▶ **Directions**
An exact copy of every record, with no pictures, please.

== Segment start ==

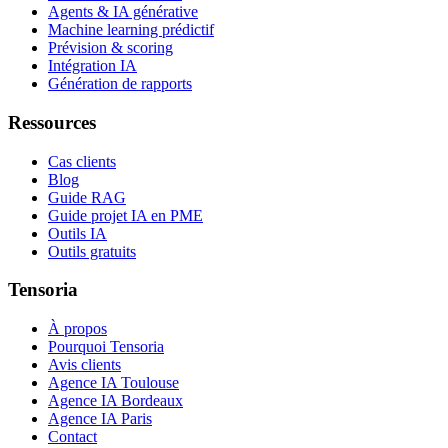
Agents & IA générative
Machine learning prédictif
Prévision & scoring
Intégration IA
Génération de rapports
Ressources
Cas clients
Blog
Guide RAG
Guide projet IA en PME
Outils IA
Outils gratuits
Tensoria
À propos
Pourquoi Tensoria
Avis clients
Agence IA Toulouse
Agence IA Bordeaux
Agence IA Paris
Contact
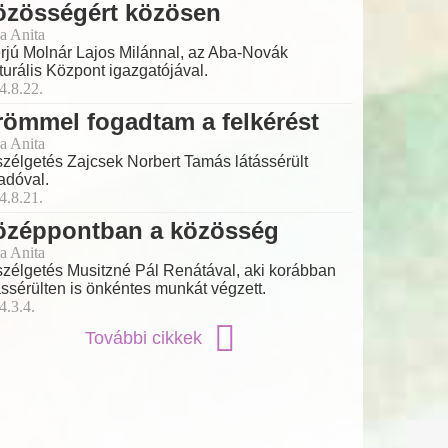
özösségért közösen
a Anita
erjú Molnár Lajos Milánnal, az Aba-Novák
turális Központ igazgatójával.
4.8.22.
ömmel fogadtam a felkérést
a Anita
zélgetés Zajcsek Norbert Tamás látássérült
adóval.
4.8.21.
özéppontban a közösség
a Anita
zélgetés Musitzné Pál Renátával, aki korábban
ássérülten is önkéntes munkát végzett.
4.3.4.
További cikkek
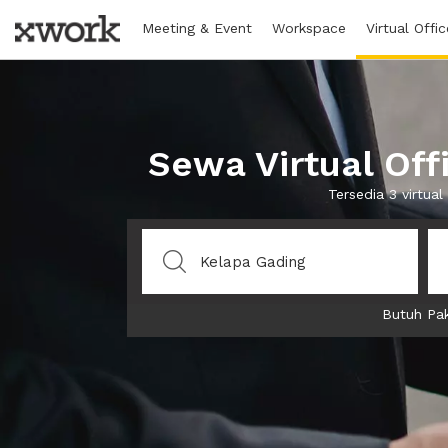
Meeting & Event
Workspace
Virtual Offic
Sewa Virtual Off
Tersedia 3 virtu
Butuh Pak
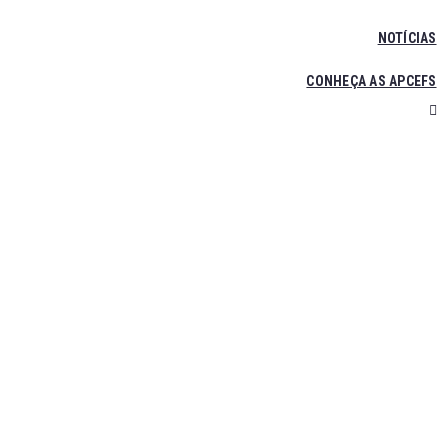
NOTÍCIAS
CONHEÇA AS APCEFS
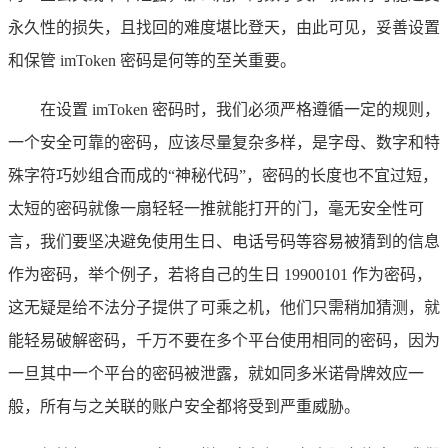
永久性的损失，且找回的难度堪比登天，由此可见，妥善设置
和保管 imToken 密码是何等的至关重要。
在设置 imToken 密码时，我们必须严格遵循一定的规则，
一个安全可靠的密码，应该尽量复杂多样，是字母、数字和特
殊字符巧妙组合而成的“神秘代码”，密码的长度也不宜过短，
太短的密码就像一扇轻轻一推就能打开的门，毫无安全性可
言，我们要坚决避免使用生日、电话号码等容易被猜到的信息
作为密码，举个例子，若将自己的生日 19900101 作为密码，
这无疑是给不法分子提供了可乘之机，他们只需稍加猜测，就
能轻易破解密码，千万不要在多个平台使用相同的密码，因为
一旦其中一个平台的密码被泄露，就如同多米诺骨牌效应一
般，所有与之关联的账户安全都将受到严重威胁。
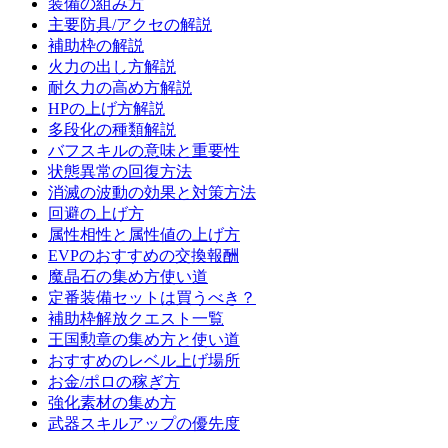
装備の組み方
主要防具/アクセの解説
補助枠の解説
火力の出し方解説
耐久力の高め方解説
HPの上げ方解説
多段化の種類解説
バフスキルの意味と重要性
状態異常の回復方法
消滅の波動の効果と対策方法
回避の上げ方
属性相性と属性値の上げ方
EVPのおすすめの交換報酬
魔晶石の集め方使い道
定番装備セットは買うべき？
補助枠解放クエスト一覧
王国勲章の集め方と使い道
おすすめのレベル上げ場所
お金/ポロの稼ぎ方
強化素材の集め方
武器スキルアップの優先度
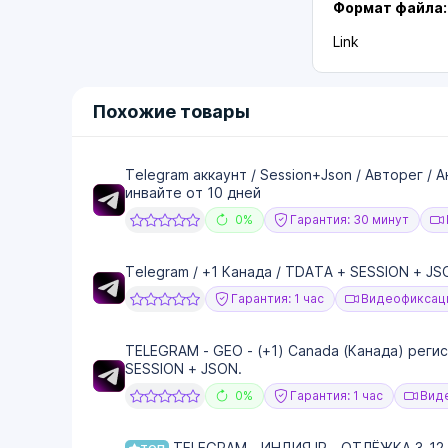
Формат файла:
Link
Похожие товары
Telegram аккаунт / Session+Json / Авторег / 
инвайте от 10 дней
0%
Гарантия: 30 минут
Telegram / +1 Канада / TDATA + SESSION + 
Гарантия: 1 час
Видеофиксаци
TELEGRAM - GEO - (+1) Canada (Канада) регис
SESSION + JSON.
0%
Гарантия: 1 час
Виде
TELEGRAM - ИНДИЯ IP - ОТЛЁЖКА 3-12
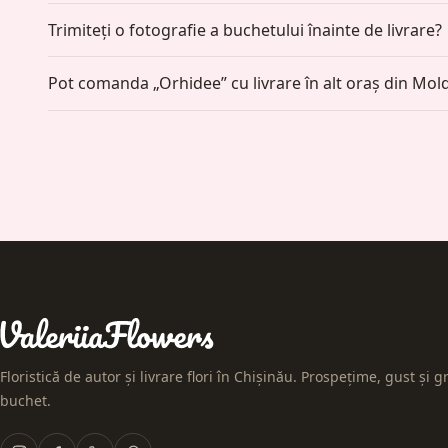
Trimiteți o fotografie a buchetului înainte de livrare?
Pot comanda „Orhidee” cu livrare în alt oraș din Mol
Floristică de autor și livrare flori în Chișinău. Prospețime, gust și gr
buchet.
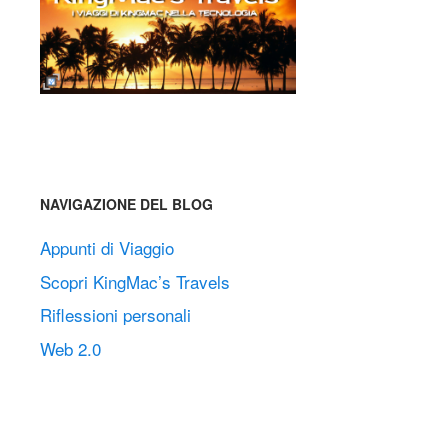
NAVIGAZIONE DEL BLOG
Appunti di Viaggio
Scopri KingMac’s Travels
Riflessioni personali
Web 2.0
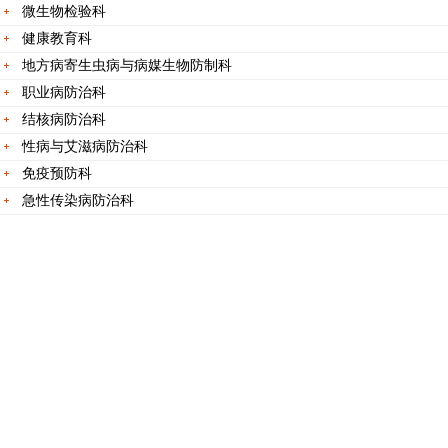
微生物检验科
健康教育科
地方病寄生虫病与病媒生物防制科
职业病防治科
结核病防治科
性病与艾滋病防治科
免疫预防科
急性传染病防治科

== Segment end ==

▶ **Expected output**
Agents & IA générative
Machine learning prédictif
Prévision & scoring
Intégration IA
Génération de rapports
Ressources
Cas clients
Blog
Guide RAG
Guide projet IA en PME
Outils IA
Outils gratuits
Tensoria
À propos
Pourquoi Tensoria
Avis clients
Agence IA Toulouse
Agence IA Bordeaux
Agence IA Paris
Contact
özösségért közösen
a Anita
erjú Molnár Lajos Milánnal, az Aba-Novák
turális Központ igazgatójával.
4.8.22.
ömmel fogadtam a felkérést
a Anita
zélgetés Zajcsek Norbert Tamás látássérült
adóval.
4.8.21.
özéppontban a közösség
a Anita
zélgetés Musitzné Pál Renátával, aki korábban
ássérülten is önkéntes munkát végzett.
4.3.4.
További cikkek
Meeting & Event
Workspace
Virtual Offic
Sewa Virtual Off
Tersedia 3 virtu
Butuh Pak
NOTÍCIAS
CONHEÇA AS APCEFS
永久性的损失，且找回的难度堪比登天，由此可见，妥善设置
和保管 imToken 密码是何等的至关重要。
在设置 imToken 密码时，我们必须严格遵循一定的规则，
一个安全可靠的密码，应该尽量复杂多样，是字母、数字和特
殊字符巧妙组合而成的“神秘代码”，密码的长度也不宜过短，
太短的密码就像一扇轻轻一推就能打开的门，毫无安全性可
言，我们要坚决避免使用生日、电话号码等容易被猜到的信息
作为密码，举个例子，若将自己的生日 19900101 作为密码，
这无疑是给不法分子提供了可乘之机，他们只需稍加猜测，就
能轻易破解密码，千万不要在多个平台使用相同的密码，因为
一旦其中一个平台的密码被泄露，就如同多米诺骨牌效应一
般，所有与之关联的账户安全都将受到严重威胁。
装備の組み方
主要防具/アクセの解説
補助枠の解説
火力の出し方解説
耐久力の高め方解説
HPの上げ方解説
多段化の種類解説
バフスキルの意味と重要性
状態異常の回復方法
消滅の波動の効果と対策方法
回避の上げ方
属性相性と属性値の上げ方
EVPのおすすめの交換報酬
魔晶石の集め方使い道
定番装備セットは買うべき？
補助枠解放クエスト一覧
王国勲章の集め方と使い道
おすすめのレベル上げ場所
お金/ポロの稼ぎ方
強化素材の集め方
武器スキルアップの優先度
Формат файла:
Link
Похожие товары
Telegram аккаунт / Session+Json / Авторег / 
инвайте от 10 дней
0%
Гарантия: 30 минут
Telegram / +1 Канада / TDATA + SESSION + 
Гарантия: 1 час
Видеофиксаци
TELEGRAM - GEO - (+1) Canada (Канада) регис
SESSION + JSON.
0%
Гарантия: 1 час
Виде
TELEGRAM - ИНДИЯ IP - ОТЛЁЖКА 3-12
Trimiteți o fotografie a buchetului înainte de livrare?
Pot comanda „Orhidee” cu livrare în alt oraș din Mol
Floristică de autor și livrare flori în Chișinău. Prospețime, gust și gr
buchet.
NAVIGAZIONE DEL BLOG
Appunti di Viaggio
Scopri KingMac’s Travels
Riflessioni personali
Web 2.0
微生物检验科
健康教育科
地方病寄生虫病与病媒生物防制科
职业病防治科
结核病防治科
性病与艾滋病防治科
免疫预防科
急性传染病防治科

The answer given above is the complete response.